JAKARTA, KOMPAS.com – Koalisi Perempuan Indonesia menyayangkan adanya respons yang menganggap Peraturan Mendikbud Ristek (Permendikbud Ristek) Nomor 30 Tahun 2021 tentang Pencegahan dan Penanganan Kekerasan Seksual di Lingkungan Perguruan Tinggi, melegalkan zina.
Sekretaris Jenderal (Sekjen) Koalisi Perempuan Indonesia, Mike Verawati mengatakan, pihaknya tidak menemukan adanya klausul dalam aturan tersebut yang berpotensi melegalkan zina.
“Karena menurut Koalisi Perempuan Indonesia, zina dan kekerasan seksual itu sesuatu hal yang berbeda ya, dan tidak bisa dicampuradukkan gitu ya,” kata Mike kepada Kompas.com, Rabu (10/11/2021).
Mike berpendapat, “consent” dalam Permendikbud Ristek 30/2021 harus dimaknai dalam ranah kekerasan seksual.
Sementara itu, kegiatan atau aktivitas seksual lainnya atau zina yang mungkin dilakukan oleh warga di sekitar kampus diatur dalam kebijakan lain.
Ia berpandangan, Permendikbud Ristek 30/2021 ini hanya mengatur terkait penanganan kekerasan seksual di lingkungan kampus.
“Zina diatur oleh aturan-aturan lainnya seperti mungkin yang tertera di KUHP dan yang lain, gunakan itu, tidak ada hubungannya dengan permendikbud ini dan zina itu bukan area yang sedang diatur dalam Permendikbud ini,” tegas Mike.
Lebih lanjut, ia mengapresiasi Mendikbud Ristek Nadiem Makarim yang menerbitkan kebijakan ini.
Menurut dia, beleid ini adalah langkah maju di tengah tidak adanya pegangan kebijakan terkait kasus kekerasan seksual di lingkungan perguruan tinggi.
Mike juga berharap, langkah ini dapat menjadi contoh bagi kementerian/lembaga lain untuk membuat kebijakan serupa.
“Kita tahu kekerasan seksual itu bukan hanya ada di dunia pendidikan ya, kita tahu di sektor publik juga ada, di tempat kerja, bahkan juga di fasilitas-fasilitas umum transportasi publik dan juga mungkin di jalan ya atau yang lain-lainnya,” ucap dia.
Diketahui, Permendikbud Ristek Nomor 30 Tahun 2021 telah diterbitkan Mendikbud Ristek Nadiem Makarim pada 31 Agustus 2021.
Kendati mendapat apresiasi, permendikbud ristek ini juga dikritik karena dinilai cacat formil dan materil.

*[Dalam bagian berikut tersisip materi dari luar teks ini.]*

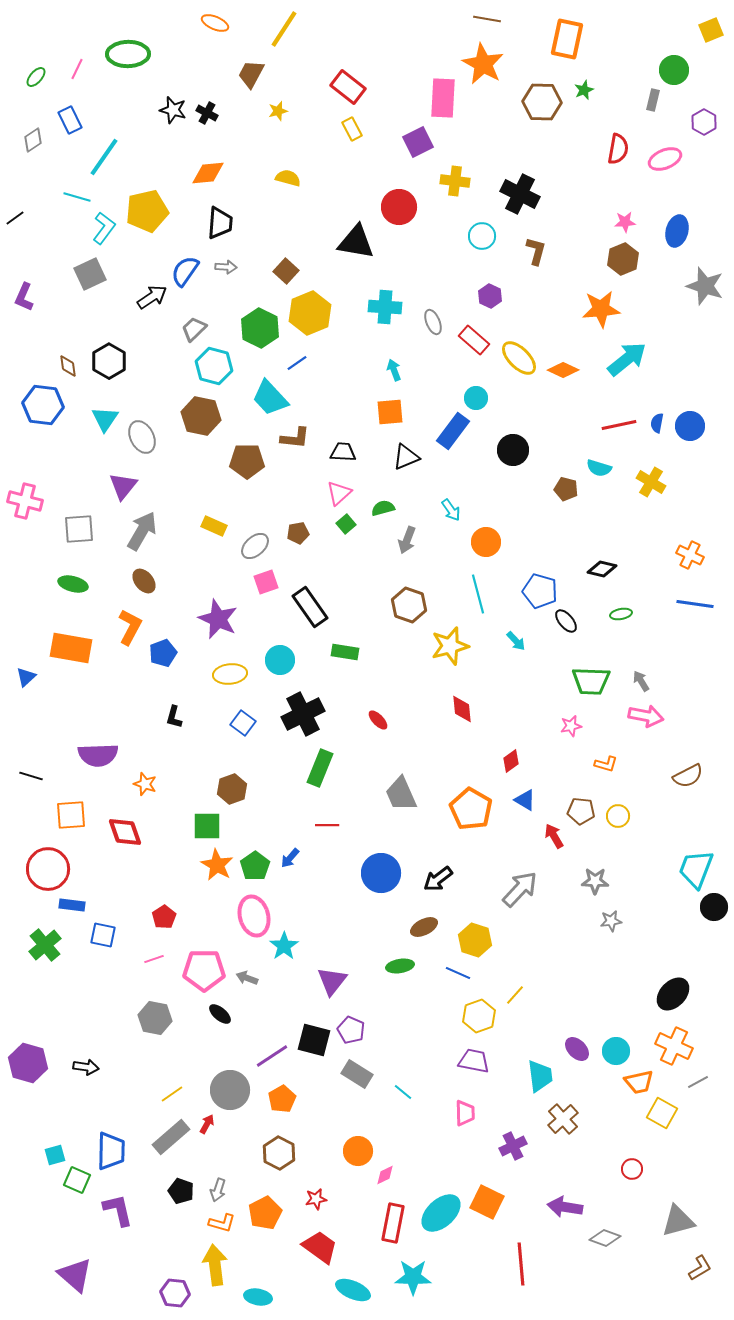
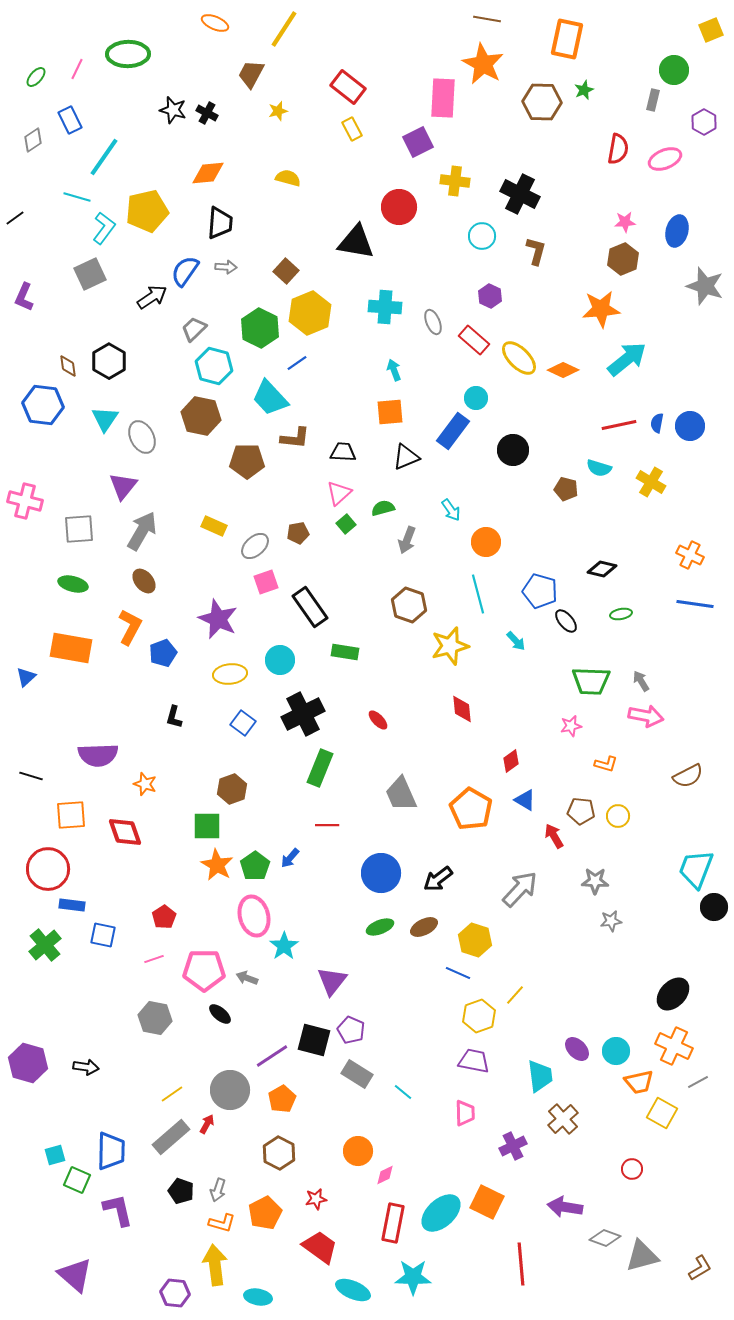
green ellipse at (400, 966): moved 20 px left, 39 px up; rotated 12 degrees counterclockwise
gray triangle at (678, 1221): moved 36 px left, 35 px down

Salah satu kecacatan materil, menurutnya, terletak dalam Pasal 5 ayat (2) yang memuat consent dalam bentuk frasa ”tanpa persetujuan korban”.
Baca juga: Permendikbud PPKS Timbulkan Pro-Kontra, Menteri Nadiem Disarankan Buka Ruang Dialog
“Pasal 5 Permendikbud Ristek No 30 Tahun 2021 menimbulkan makna legalisasi terhadap perbuatan asusila dan seks bebas berbasis persetujuan,” kata Ketua Majelis Diktilitbang PP Muhammadiyah Lincolin Arsyad dalam keterangan tertulis, Senin (8/11/2021).